Geschiedenis van Orange
Van Wikipedia
De stad Arausio, het latere Orange, werd rond 35 tot 30 v.Chr. gesticht door de veteranen van het IIe Gallische Legioen. De naam Arausio werd afgeleid van de naam van een plaatselijke Keltische watergod. De volledige naam was Colonia Julia Firma Secundanorum Arausio, ofwel de Juliaanse kolonie van Arausio, gesticht door soldaten uit het tweede legioen. In 77 liet keizer Vespasianus het kadaster van Arausio op marmer vastleggen.
De daarop volgende eeuwen floreerde de stad, en in 460 was St.-Eutropius er bisschop.

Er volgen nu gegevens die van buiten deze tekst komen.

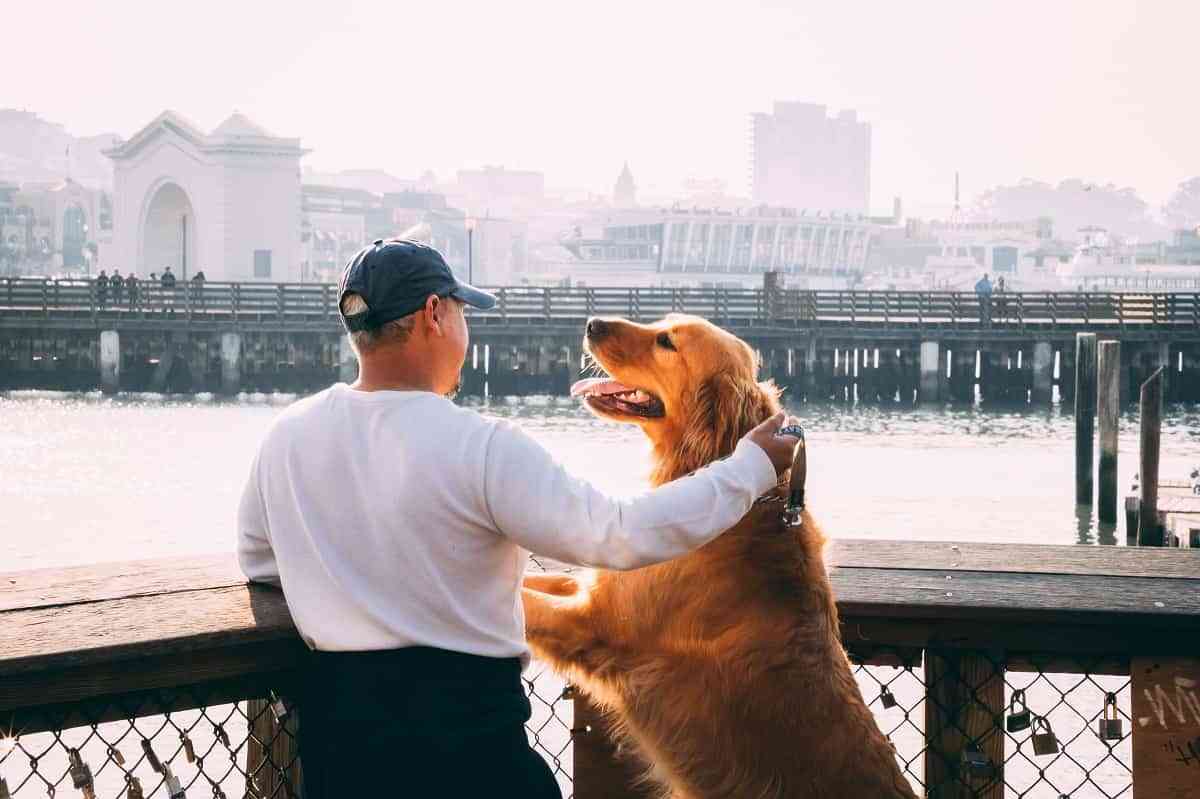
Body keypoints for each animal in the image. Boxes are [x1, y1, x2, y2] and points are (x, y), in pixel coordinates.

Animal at [520, 311, 912, 796]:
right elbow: (533, 581)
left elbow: (525, 603)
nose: (591, 323)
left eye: (666, 342)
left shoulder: (593, 624)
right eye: (661, 322)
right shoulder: (594, 590)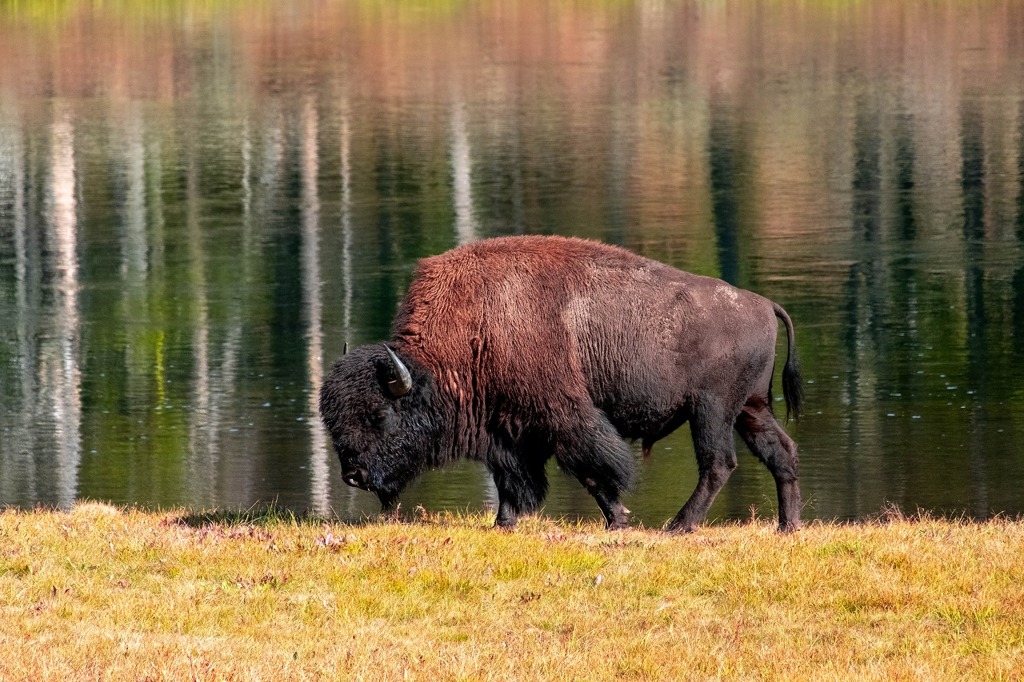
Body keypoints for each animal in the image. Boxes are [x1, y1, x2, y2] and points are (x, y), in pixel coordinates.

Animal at [315, 233, 802, 532]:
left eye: (380, 417)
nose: (353, 475)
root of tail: (763, 304)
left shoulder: (562, 416)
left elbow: (594, 468)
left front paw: (617, 520)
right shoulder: (507, 430)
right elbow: (514, 478)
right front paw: (504, 522)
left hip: (711, 411)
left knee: (718, 464)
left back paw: (679, 526)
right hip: (750, 409)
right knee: (780, 452)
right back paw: (787, 526)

Volgens de overlevering werd in 793 de stad door een hoveling van Karel de Grote, Guillaume au Cornet, op de Saracenen veroverd. Hij werd graaf van Orange (zie Oranje (land) en stichtte er aan het eind van zijn leven een klooster en liet het al zijn bezittingen na.
In 1096 nam de graaf van Orange deel aan de Eerste kruistocht. In 1150 laat de laatste prinses van Orange, Tiburge, het prinsdom aan het huis des Baux na. In 1208 wordt onder Guillaume des Baux de kathedraal Nôtre-Dame de Nazareth ingewijd. Nadat de bevolking tot op de helft was teruggebracht door de pest van 1348, gaf Raymond V des Baux ruim toegang tot de stad aan de joden.

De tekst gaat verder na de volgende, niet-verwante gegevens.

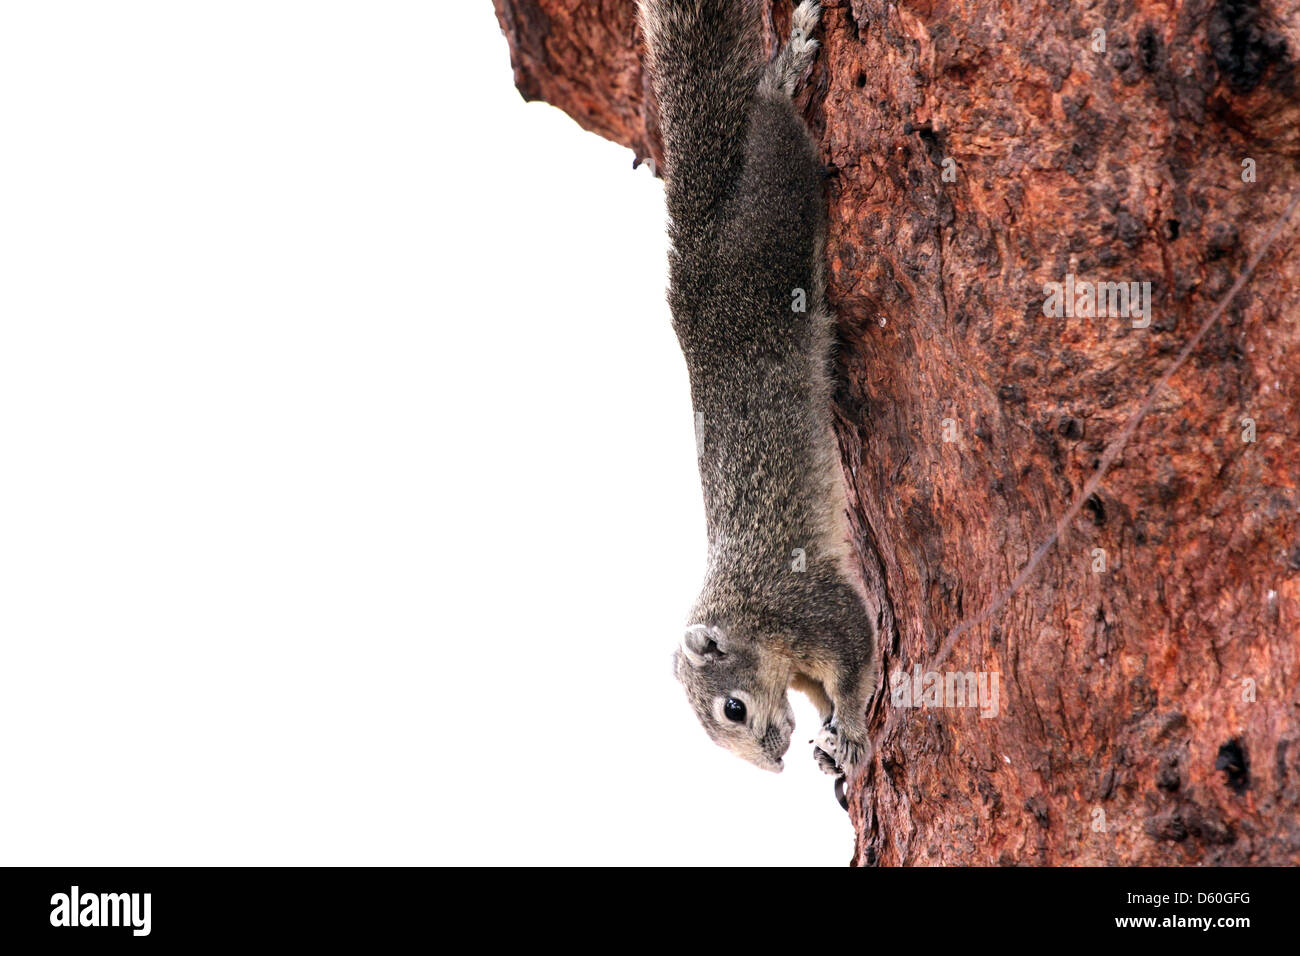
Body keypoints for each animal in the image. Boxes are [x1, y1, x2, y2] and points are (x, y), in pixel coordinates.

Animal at [639, 0, 883, 780]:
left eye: (733, 708)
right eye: (726, 729)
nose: (772, 764)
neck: (749, 618)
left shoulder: (807, 604)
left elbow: (858, 654)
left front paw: (851, 732)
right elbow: (827, 687)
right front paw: (828, 739)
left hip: (773, 214)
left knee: (771, 128)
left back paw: (783, 72)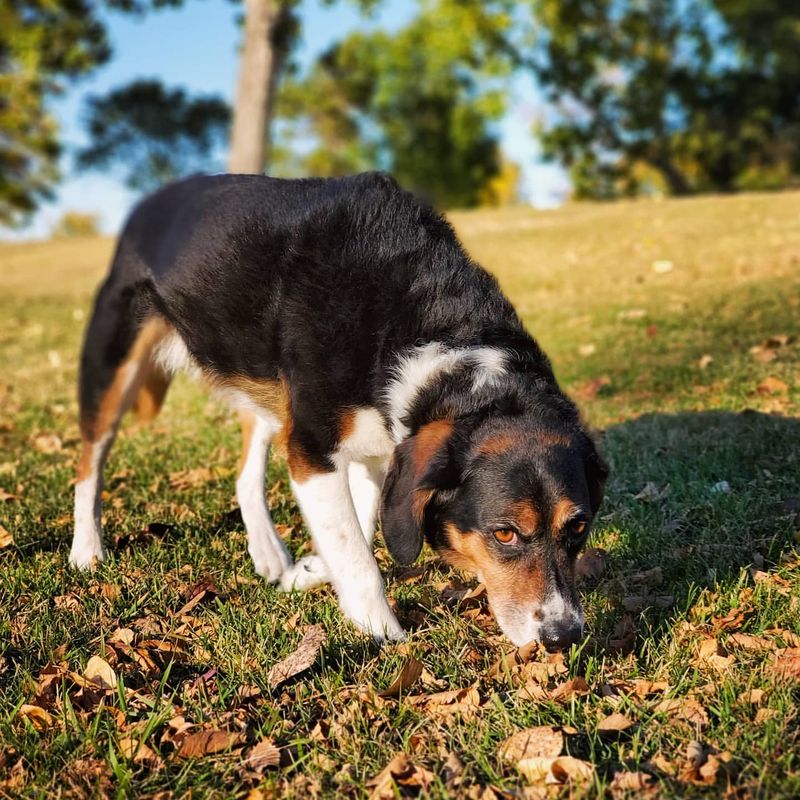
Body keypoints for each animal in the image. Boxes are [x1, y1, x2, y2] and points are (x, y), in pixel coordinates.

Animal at [72, 172, 608, 648]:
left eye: (578, 527)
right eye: (505, 533)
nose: (563, 637)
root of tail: (155, 198)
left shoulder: (380, 450)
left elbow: (359, 525)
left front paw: (310, 569)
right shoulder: (312, 449)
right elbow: (357, 554)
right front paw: (382, 633)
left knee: (246, 468)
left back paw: (269, 551)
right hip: (114, 362)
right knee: (89, 461)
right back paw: (86, 550)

In 1393 gaat het prinsdom over in handen van de familie de Châlon en 1530 sterft Philibert, de laatste van dat huis en erft René van Nassau (ook genoemd René van Châlon), de zoon van Philiberts zuster Claudia het prinsdom. Zijn devies was: Châlon-Orange Maintiendrai). Hij was Heer van Breda en Prins van Oranje. Deze sterft ook zonder nageslacht en zo komt het prinsdom aan zijn neef Willem de Zwijger. De stad wordt hiermee allengs betrokken in de geloofsstrijd die zich overal in Europa openbaart.

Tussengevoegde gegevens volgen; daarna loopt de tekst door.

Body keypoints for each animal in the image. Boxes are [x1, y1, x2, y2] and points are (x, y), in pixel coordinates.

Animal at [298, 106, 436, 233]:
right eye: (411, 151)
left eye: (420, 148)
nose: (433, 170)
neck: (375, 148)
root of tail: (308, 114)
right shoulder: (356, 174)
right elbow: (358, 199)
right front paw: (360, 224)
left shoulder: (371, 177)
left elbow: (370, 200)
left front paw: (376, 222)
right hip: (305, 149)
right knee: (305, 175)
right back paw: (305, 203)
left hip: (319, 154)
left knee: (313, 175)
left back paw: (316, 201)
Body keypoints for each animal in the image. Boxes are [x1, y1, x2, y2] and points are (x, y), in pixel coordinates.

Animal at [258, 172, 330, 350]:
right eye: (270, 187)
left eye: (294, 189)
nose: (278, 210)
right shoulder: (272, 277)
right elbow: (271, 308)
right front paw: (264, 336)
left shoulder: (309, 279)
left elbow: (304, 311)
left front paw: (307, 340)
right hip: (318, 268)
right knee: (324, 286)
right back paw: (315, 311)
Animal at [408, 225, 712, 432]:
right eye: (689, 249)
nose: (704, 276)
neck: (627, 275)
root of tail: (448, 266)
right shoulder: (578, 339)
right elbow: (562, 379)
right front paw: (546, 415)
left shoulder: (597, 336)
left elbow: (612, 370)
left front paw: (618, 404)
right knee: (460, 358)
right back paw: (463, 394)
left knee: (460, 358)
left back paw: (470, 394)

In 1562 vindt er een strafexpeditie plaats tegen de protestanten die zich in de stad verschanst hebben. Het prinsdom blijft echter in handen van de Oranjes en Prins Maurits versterkt de stad tot een moderne burcht. Het rampjaar 1672 heeft ook voor Orange gevolgen. In 1673 slaagt Lodewijk XIV er in het kasteel volledig te verwoesten.
In 1702, na de dood van Stadhouder Willem III, gaat het prinsdom over op de prinsen van Bourbon-Conti en dat betekent in 1703 het einde van het Protestantisme. Lodewijk XIV neemt de stad in en zij moeten allemaal vertrekken. Bij de vrede van Utrecht in 1713 wordt de aanhechting bij Frankrijk voorgoed erkend. In 1731 wordt het prinsdom opgenomen in de Franse provincie Dauphiné en houdt het op als onafhankelijke staat te bestaan.